● Instruction:
Retype all data exactly as given. Pictures should not be retyped.
*** Data shown ***
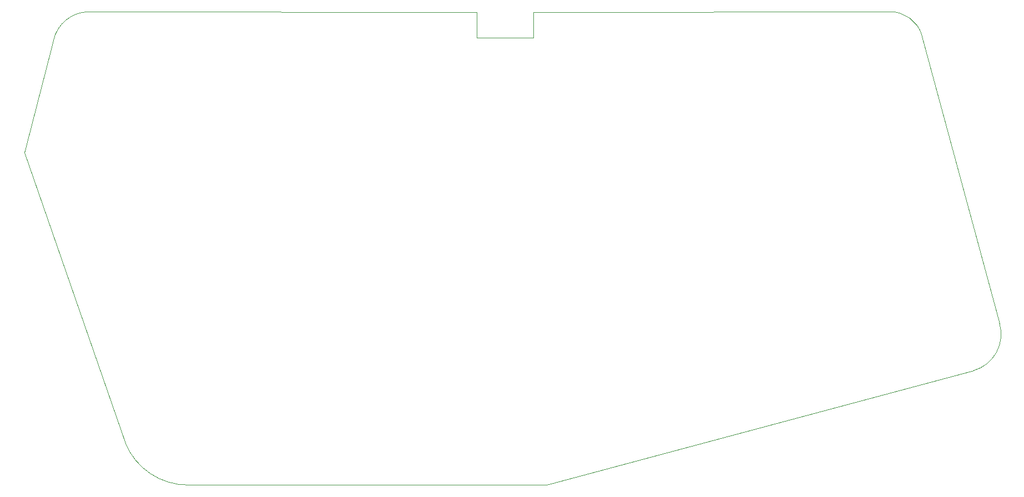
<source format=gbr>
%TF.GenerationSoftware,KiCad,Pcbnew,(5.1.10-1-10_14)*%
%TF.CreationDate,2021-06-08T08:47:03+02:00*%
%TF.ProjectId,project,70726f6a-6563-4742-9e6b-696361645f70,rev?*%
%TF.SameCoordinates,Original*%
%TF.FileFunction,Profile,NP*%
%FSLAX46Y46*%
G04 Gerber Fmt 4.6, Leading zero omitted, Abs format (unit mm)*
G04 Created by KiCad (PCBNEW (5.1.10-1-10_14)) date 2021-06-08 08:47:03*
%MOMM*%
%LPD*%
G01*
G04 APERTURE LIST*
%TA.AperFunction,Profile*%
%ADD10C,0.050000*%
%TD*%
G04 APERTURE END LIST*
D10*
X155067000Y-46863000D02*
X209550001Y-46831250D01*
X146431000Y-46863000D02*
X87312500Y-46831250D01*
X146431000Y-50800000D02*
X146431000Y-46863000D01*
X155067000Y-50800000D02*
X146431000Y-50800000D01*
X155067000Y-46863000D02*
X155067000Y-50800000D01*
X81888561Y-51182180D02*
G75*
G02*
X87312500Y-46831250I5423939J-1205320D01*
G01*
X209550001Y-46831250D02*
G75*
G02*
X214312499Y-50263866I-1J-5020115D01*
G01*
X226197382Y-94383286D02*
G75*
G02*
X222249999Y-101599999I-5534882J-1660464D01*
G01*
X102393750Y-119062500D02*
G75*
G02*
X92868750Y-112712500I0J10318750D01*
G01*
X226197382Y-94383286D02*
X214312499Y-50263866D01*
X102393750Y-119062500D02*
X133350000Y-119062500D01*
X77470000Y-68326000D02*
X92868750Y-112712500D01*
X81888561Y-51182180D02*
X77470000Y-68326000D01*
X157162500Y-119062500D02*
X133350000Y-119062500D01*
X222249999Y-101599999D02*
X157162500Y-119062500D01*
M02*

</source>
*** End of Data shown ***
● Completed exercise:
<source format=gbr>
%TF.GenerationSoftware,KiCad,Pcbnew,(5.1.10-1-10_14)*%
%TF.CreationDate,2021-06-08T08:47:03+02:00*%
%TF.ProjectId,project,70726f6a-6563-4742-9e6b-696361645f70,rev?*%
%TF.SameCoordinates,Original*%
%TF.FileFunction,Profile,NP*%
%FSLAX46Y46*%
G04 Gerber Fmt 4.6, Leading zero omitted, Abs format (unit mm)*
G04 Created by KiCad (PCBNEW (5.1.10-1-10_14)) date 2021-06-08 08:47:03*
%MOMM*%
%LPD*%
G01*
G04 APERTURE LIST*
%TA.AperFunction,Profile*%
%ADD10C,0.050000*%
%TD*%
G04 APERTURE END LIST*
D10*
X155067000Y-46863000D02*
X209550001Y-46831250D01*
X146431000Y-46863000D02*
X87312500Y-46831250D01*
X146431000Y-50800000D02*
X146431000Y-46863000D01*
X155067000Y-50800000D02*
X146431000Y-50800000D01*
X155067000Y-46863000D02*
X155067000Y-50800000D01*
X81888561Y-51182180D02*
G75*
G02*
X87312500Y-46831250I5423939J-1205320D01*
G01*
X209550001Y-46831250D02*
G75*
G02*
X214312499Y-50263866I-1J-5020115D01*
G01*
X226197382Y-94383286D02*
G75*
G02*
X222249999Y-101599999I-5534882J-1660464D01*
G01*
X102393750Y-119062500D02*
G75*
G02*
X92868750Y-112712500I0J10318750D01*
G01*
X226197382Y-94383286D02*
X214312499Y-50263866D01*
X102393750Y-119062500D02*
X133350000Y-119062500D01*
X77470000Y-68326000D02*
X92868750Y-112712500D01*
X81888561Y-51182180D02*
X77470000Y-68326000D01*
X157162500Y-119062500D02*
X133350000Y-119062500D01*
X222249999Y-101599999D02*
X157162500Y-119062500D01*
M02*

</source>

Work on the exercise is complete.